Polycrylic, Polygel, Polly Wanna Cracker?

You know what drives me nuts? The average American's ignorance of simple science. In this particular instance: chemistry.


Most people I encounter don't know much about chemistry, and aren't interested in learning. Mostly what they know is they either never took it in high school or they passed with a grade that meant they didn't have to take it again, but didn't get their report card pinned to the refrigerator. And when someone asks me something like, "What is the best way to dry polish anyway?" I find myself having to mentally disconnect the gears in my head in order to find the absolute simplest explanation for why dipping your fingers in ice water is the exact opposite of what you want to do. Even in "designed-for-8-year-olds, Bill-Nye-the-Science-Guy" terminology, I still risk losing my audience as I watch their eyes cloud over.


On one hand it's funny. On the other, it's frustrating. The average American should have a firm enough grasp of simple chemistry to understand movement of electrons.


But what gets really irritating is that the average grasp of simple chemistry does not get better among nail techs. Seriously, if you want to call yourself a "nail technician" maybe you need to step up and wrap your brain around the technical side of the biz. Of course, it's not like our various licensing agencies and schools are helping any. When I went through the California manicuring course in 1992, I was required to have five hours of chemistry. FIVE. Out of 350. You know what I did to "earn" those five hours? I watched a video on hair color. Seriously.
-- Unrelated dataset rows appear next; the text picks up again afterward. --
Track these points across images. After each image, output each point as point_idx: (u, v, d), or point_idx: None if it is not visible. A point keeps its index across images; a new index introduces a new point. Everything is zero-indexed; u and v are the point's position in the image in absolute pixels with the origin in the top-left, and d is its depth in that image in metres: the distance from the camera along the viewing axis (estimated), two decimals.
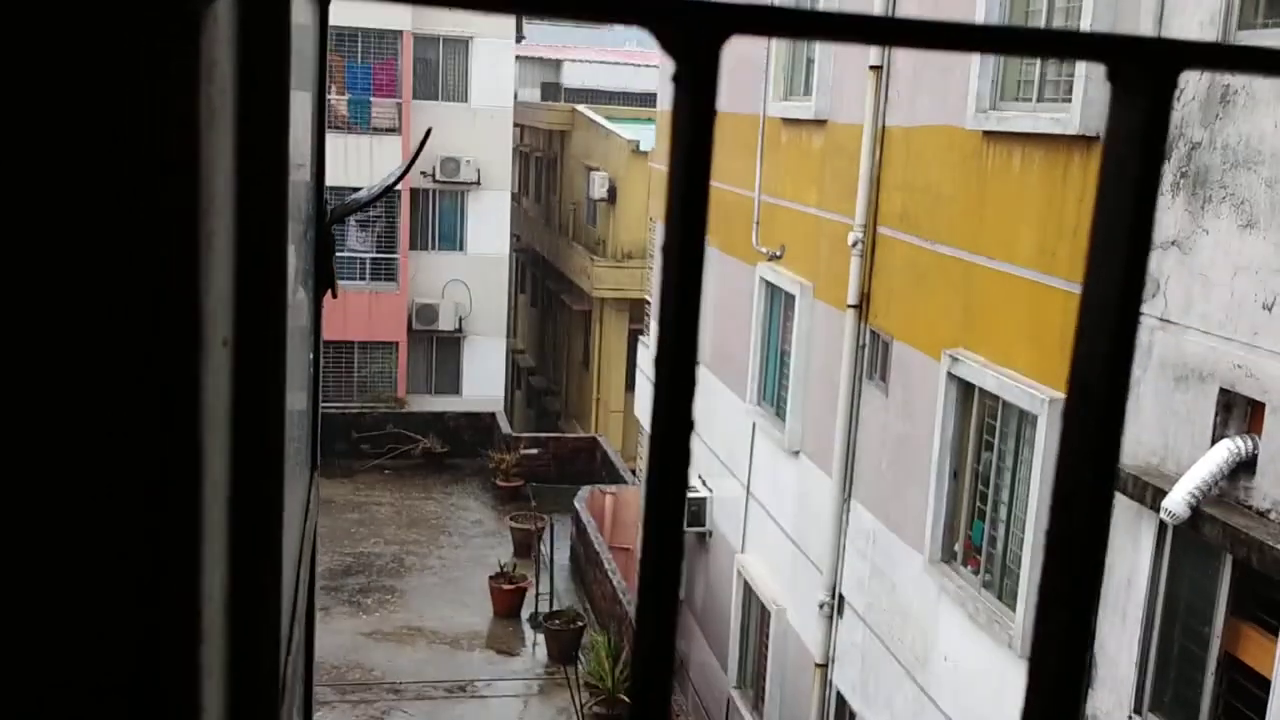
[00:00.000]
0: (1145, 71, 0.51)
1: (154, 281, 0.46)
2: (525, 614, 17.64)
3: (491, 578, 17.89)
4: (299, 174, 1.50)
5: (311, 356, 1.56)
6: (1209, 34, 6.45)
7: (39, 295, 0.45)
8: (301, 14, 1.28)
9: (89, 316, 0.45)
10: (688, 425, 0.49)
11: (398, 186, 24.50)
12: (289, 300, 0.96)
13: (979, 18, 8.52)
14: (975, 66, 8.63)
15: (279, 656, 0.99)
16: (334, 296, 1.63)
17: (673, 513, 0.49)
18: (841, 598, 10.96)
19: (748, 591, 13.28)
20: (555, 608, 17.27)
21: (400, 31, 25.19)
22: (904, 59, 9.93)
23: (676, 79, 0.48)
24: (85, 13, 0.44)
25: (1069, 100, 7.64)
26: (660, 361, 0.49)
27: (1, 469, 0.46)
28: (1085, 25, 7.37)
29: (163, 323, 0.46)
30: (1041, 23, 8.12)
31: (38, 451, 0.46)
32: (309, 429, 1.53)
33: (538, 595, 17.54)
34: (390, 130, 25.31)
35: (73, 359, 0.46)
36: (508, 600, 17.64)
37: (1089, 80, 7.33)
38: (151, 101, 0.44)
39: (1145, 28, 6.85)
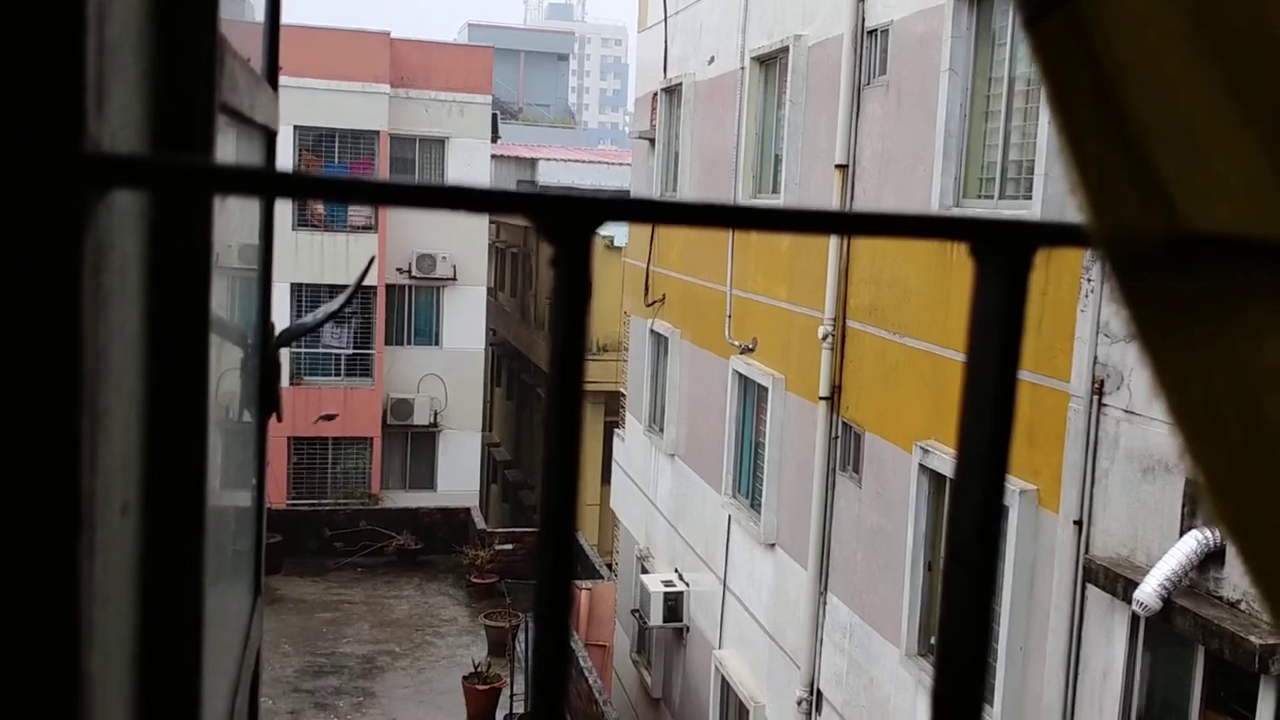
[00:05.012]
0: (1003, 250, 0.53)
1: (25, 464, 0.47)
2: (500, 715, 17.29)
3: (465, 678, 17.57)
4: (244, 295, 1.52)
5: (255, 482, 1.56)
6: None
7: None
8: (247, 151, 1.31)
9: None
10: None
11: (371, 282, 24.60)
12: (215, 433, 0.97)
13: (940, 117, 8.73)
14: (939, 164, 8.82)
15: None
16: (279, 420, 1.65)
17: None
18: (820, 693, 10.82)
19: (725, 688, 13.10)
20: (531, 708, 16.94)
21: (377, 132, 25.53)
22: (869, 159, 10.14)
23: (553, 262, 0.52)
24: None
25: (1029, 198, 7.81)
26: (542, 530, 0.51)
27: None
28: (1043, 124, 7.57)
29: (30, 508, 0.47)
30: (1000, 125, 8.32)
31: None
32: (252, 552, 1.53)
33: (512, 695, 17.23)
34: (366, 228, 25.51)
35: None
36: (482, 701, 17.30)
37: (1049, 178, 7.50)
38: (25, 299, 0.45)
39: None
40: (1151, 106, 0.46)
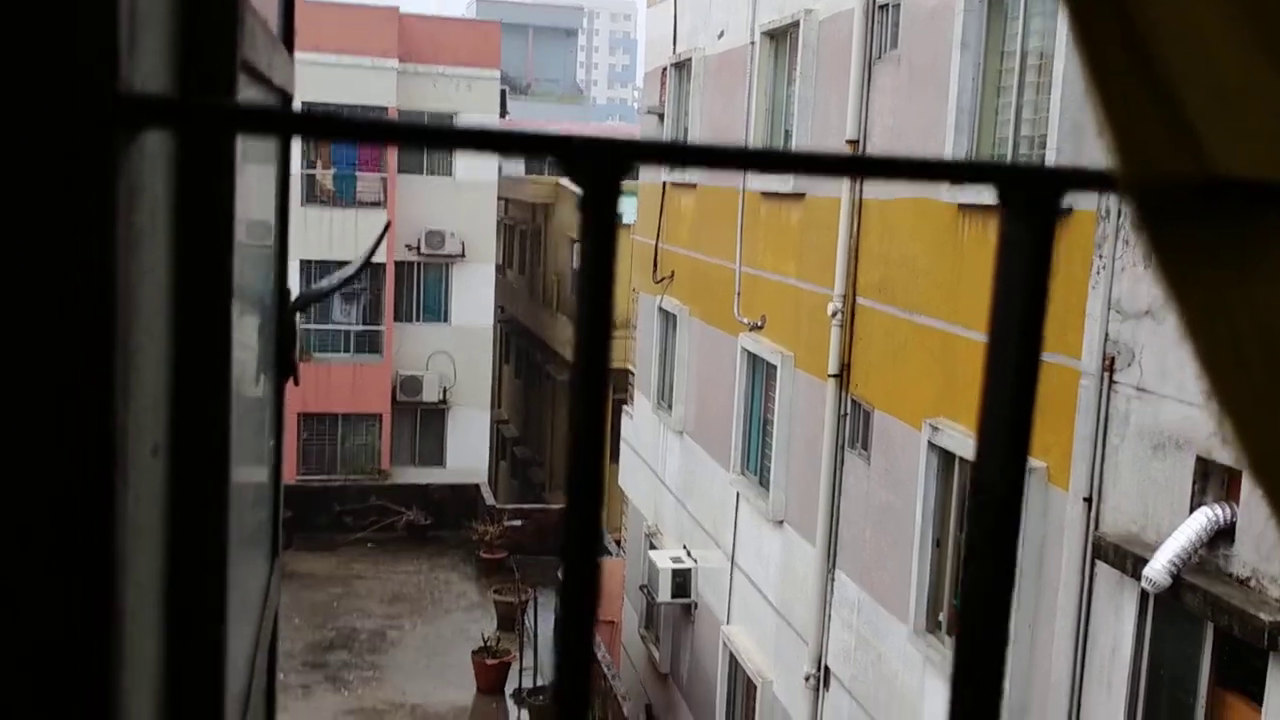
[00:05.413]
0: (1030, 196, 0.53)
1: (62, 398, 0.47)
2: (509, 689, 17.39)
3: (475, 652, 17.67)
4: (260, 263, 1.52)
5: (273, 443, 1.57)
6: None
7: None
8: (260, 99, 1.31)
9: None
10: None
11: (380, 259, 24.61)
12: (235, 396, 0.98)
13: (951, 92, 8.69)
14: (950, 139, 8.77)
15: None
16: (295, 384, 1.65)
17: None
18: (827, 669, 10.86)
19: (733, 664, 13.16)
20: (540, 682, 17.05)
21: (385, 108, 25.48)
22: (880, 134, 10.09)
23: (582, 205, 0.52)
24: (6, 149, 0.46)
25: None
26: (570, 481, 0.51)
27: None
28: (1055, 99, 7.52)
29: (67, 439, 0.47)
30: (1012, 99, 8.28)
31: None
32: (270, 515, 1.54)
33: (521, 670, 17.33)
34: (375, 204, 25.50)
35: None
36: (491, 675, 17.41)
37: (1060, 152, 7.46)
38: (62, 236, 0.46)
39: None
40: (1180, 49, 0.46)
So it's no wonder that nearly 20 years later I find myself regularly having to push my chair away from my computer, or excuse myself from conversations with my colleagues, because their ignorance of simple chemistry is so nauseating that I end up feeling like I just rode the teacups at Disneyland for three hours straight.


But aside from feeling frustrated and just plain embarrassed by how many of us don't get it, over the years I have seen many instances of how this ignorance is potentially harmful and I just haven't been able to get this through anybody's head.


First, it makes it very easy for us to fall prey to marketing on the part of our product manufacturers. About 14 years ago a major manufacturer came out with a new line. It was, actually, a quality product, and it gained popularity quite fast. Unfortunately, the manufacturer insisted on referring to this product as "organic."


Well. It is. All acrylic is. Even MMA is organic. The problem is that "organic" in chemistry isn't the same thing as "organic" in agriculture. In chemistry, "organic" refers to carbon-based compounds, which includes acrylic polymer resins. Problem is that most people, nail techs included, think the word "organic" means that anything thus labeled must be "healthy" and — I particularly love this one — doesn't have any chemicals in it. And don't tell me that the product manufacturer wasn't aware of this.


So what happened was that a lot of salons started using this product and ended up hurting a lot of clients. This is because clients would call up and say, "I'm allergic to acrylic. Is there anything you can do?" and the tech would say, "Oh that's not a problem! I don't use acrylic. My products are all organic."


Yes. It's true. It happened. I ended up with a few of those clients in my chair, having to explain organic chemistry to them. And I encountered that same ignorance more than once while job-hunting. I found multiple salons that were convinced the acrylic product line they used wasn't acrylic.